Bizarrely the second stage, which took place inside a partially submerged cave and introduced various aquatic enemies, was a real showstopper that should have figured first. The R-9 ship also returned and was visually alike, although this was actually a custom version (the R-9C) that benefited from an upgraded plasma cannon.

If you held down the fire button the beam would charge up for the regular plasma beam, like before, but if you continued to hold fire it would charge a second time to produce a devastating plasma wave that blazed across the screen. This was cool, for sure, but it took so long to charge, and the window for using it was so small, that it served little practical use when playing. 

The 'Force' power-up returned and its operation was unchanged, although there were also some new weapons available for it. The power-ups from the original were retained and they were bolstered by two additions: the shotgun, which discharged a small explosive charge, and the homing laser, which attempted to target nearby enemies. 

R-Type 2

(Image credit: Irem)

A second missile option was also introduced which produced a scatter bomb effect. While it was nice to have new toys to blow stuff up with, they were largely a missed opportunity and it's safe to say that most players kept faith with the effective arsenal from the original. Performance-wise there was little improvement over R-Type, which ran on Irem's M72 hardware. The sequel was provided in kit form and powered by the newer M82 board, but the guts were the same (chiefly the 16-bit NEC V30 processor) so differences were negligible.
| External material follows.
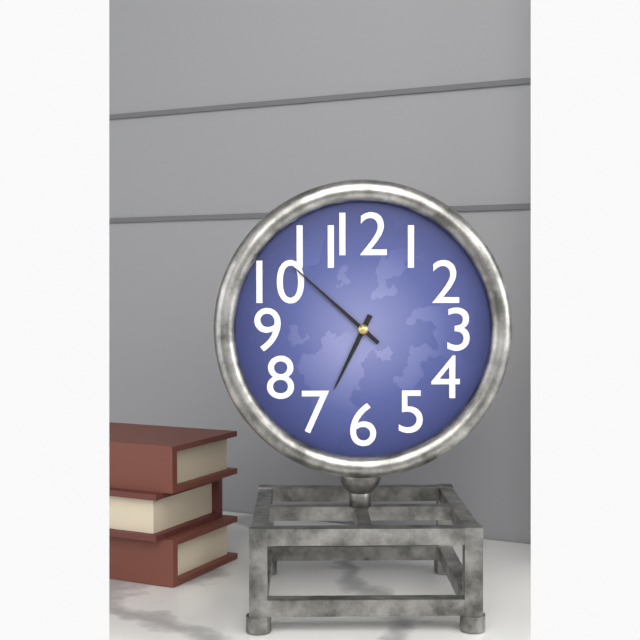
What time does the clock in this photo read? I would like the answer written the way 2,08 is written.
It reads 6,52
Aesthetically, the sequel was more muted, with fewer of the primary colours that made the original pop off the screen, but this did suit the game's grimy 'organic' visuals. Overall, R-Type II was clearly designed for skilled players who had exhausted the original. Elements were adjusted rather than overhauled and, despite fewer stages, the difficulty level was ramped up to increase the challenge (the final stage featured a relentless assault on the traditional 'safe spot' at the far left of the screen).
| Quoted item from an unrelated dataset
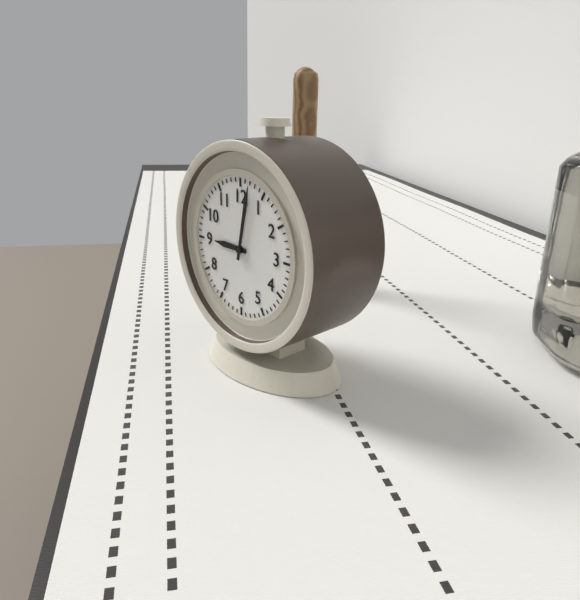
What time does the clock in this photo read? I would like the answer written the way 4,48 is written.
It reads 9,02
As an enhanced, fine-tuned version of the original the game succeeded, and those reviewers that did bemoan the similarities all conceded that R-Type II was a solid, if conservative, sequel (Your Sinclair and Commodore User went on to award it 93% and 86% respectively, while C&VG rated it 92% and called it "a brilliant blast, every bit as good as the original"). 

Irem played it safe with its key property, but if you wanted a more radical spin on R-Type then you had to look no further than the firm's other shooters Dragon Breed, X-Multiply and Cosmic Cop – or indeed the misconceived second sequel R-Type Leo which followed in 1992.

Conversion capers

R-Type 2

(Image credit: Irem)

R-Type II didn't receive as many home ports as the original. There were no 8-bit computer ports, although a C64 version was mooted at the time. Activision did publish faithful versions for the Amiga and Atari ST, and both were developed by Arc Development which had good form when it came to coin-op conversions. There was also a mightily impressive version for the meagre Game Boy by BITS. For the Super Nintendo Irem chose not to port R-Type II directly and instead made Super R-Type, an enhanced version that added an extra stage at the beginning set in open space. Elsewhere most of the boss encounters were either tweaked or changed completely.

As home versions go, Super R-Type was a generous offering, but it was stymied by the baffling decision to remove mid-stage checkpoints. Forcing players back to the start of the stage when they got hit was far more maddening than the frequent slowdown the plagued the game. Following the release of Super R-Type in 1991, Irem made the sensible decision to start bundling both games together. First up was R-Types which was released for the PlayStation in 1998, ahead of new series entry R-Type Delta. The pack featured arcade-accurate versions of both games plus an FMV sequence. The following year both Game Boy versions were packaged together as R-Type DX for the Game Boy Color.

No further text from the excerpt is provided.